Bottom line: none of it worked!
After the fact, Trump told RFK those were bad guys, and he doesn’t want to do that again. RFK says all this, not to bring Trump down, but to convince us Trump has learned from his failures and is dedicated to never repeating them. Well, it’s inexcusable they happened on such an extreme scale in the first place because it was so obvious that, everywhere you looked, Trump’s wisdom was to put all the foxes in charge of all the hen houses. These were not hard errors to point out even before his government actually started running things. I referred to Trump as a Trojan horse for the swamp. He brought all the enemies of the people into the White House while convincing the citizens who voted for him that he was doing it all for them and he would defeat them all.
Take, for example, Trump’s choice to put Supreme Warlord John Bolthead in charge of the NSA. There couldn’t be a man with more obvious Neo-con, warmongering credentials. He was a completely known entity from the Bush years. Yet, Trump put him in charge of the NSA. Sure, he eventually fired him, as he had to do with almost all of his appointments. However, the measure of a good leader is not how well you can fire people but how well you can hire them! Can you hire the right ones to do the right job the right way? That’s the obvious first order of leadership and of business—assemble the team—and Trump was an abject failure by that measure time and time again. There is no excuse for not knowing Bolton was a warmonger.

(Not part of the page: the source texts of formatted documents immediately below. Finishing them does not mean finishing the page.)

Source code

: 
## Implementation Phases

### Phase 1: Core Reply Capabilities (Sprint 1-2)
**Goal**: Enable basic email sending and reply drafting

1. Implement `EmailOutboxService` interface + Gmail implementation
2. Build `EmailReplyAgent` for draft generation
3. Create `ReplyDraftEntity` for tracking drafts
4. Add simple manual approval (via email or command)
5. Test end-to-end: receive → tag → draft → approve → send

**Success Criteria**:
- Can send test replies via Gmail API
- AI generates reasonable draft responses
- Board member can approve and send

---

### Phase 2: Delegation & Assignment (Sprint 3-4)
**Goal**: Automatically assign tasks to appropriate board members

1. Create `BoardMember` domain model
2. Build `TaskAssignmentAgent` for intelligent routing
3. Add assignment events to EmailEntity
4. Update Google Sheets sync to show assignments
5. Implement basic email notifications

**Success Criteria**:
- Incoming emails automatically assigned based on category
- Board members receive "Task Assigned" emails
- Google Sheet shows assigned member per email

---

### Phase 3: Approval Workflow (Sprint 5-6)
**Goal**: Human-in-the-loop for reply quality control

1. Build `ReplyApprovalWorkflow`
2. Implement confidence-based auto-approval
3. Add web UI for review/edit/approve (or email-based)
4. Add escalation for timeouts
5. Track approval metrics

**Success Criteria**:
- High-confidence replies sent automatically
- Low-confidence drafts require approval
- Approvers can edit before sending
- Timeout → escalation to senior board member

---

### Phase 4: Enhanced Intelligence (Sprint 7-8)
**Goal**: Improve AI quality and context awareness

Listen to the interview with RFK below. I’m sure you’ll be able to hear that it is not hit job on Trump. It’s a bid to give him another chance because he has learned from his mistakes. The problem there is that Trump never adits he made mistakes, so he’s not likely to learn that well from them. After all, he made those same mistakes every year he was in office, never learning from the year before. When you constantly have to tell US citizens that you are firing people you hired because they are “idiots” and “morons,” as Trump often said, what does that say about you for constantly hiring them in the first place?
It could hardly be a secret that a Goldman Sachs exec would manage his governmental department for the benefit of GS. When do they ever not? You can hardly be surprised that Bolton is “more of a hawk than I am,” as Trump once said in surprise.
But let’s not stop with RFK. Note that Trump, in the debate, said he’s going to repeal and replace Obamacare. Same promise, again as a retread, that he already TOTALLY failed at. And why did he fail? It wasn’t because he didn’t have full control of government … because he did. He failed because he was never able to come up with a replacement plan, which he assured all of us would be “easy, so easy, just you wait and see; and it will be great plan the best plan ever.” He came up with absolutely no plan … ever! Not even today. You can hardly expect to get congress to throw off the plan they already approved when you have no vision to offer of anything better to replace it. So, of course, he couldn’t even get the votes he needed to repeal Obamacare, much less ever replace it.
Now, he’s repeating the same vane promise. And, AGAIN, he has no plan whatsoever. Asked about that in the debate, he said vaguely that his has a concept of a plan right now. A concept? After eight years, all he has is a concept? And what concept? That he’d didn’t say because, of course, the truth is that he doesn’t even have a concept of what a good plan would be anymore than the last time he pulled the wool over people’s eyes with his big promise of a better plan that never showed up.
You know what they say, “Fool me once; shame on you. Fool me twice; shame on me!” Don’t get fooled twice. You’re going to get the same complete inability to create and carry out a reformation of government that you got last time. The Donald still looks, walks and talks like the same old duck.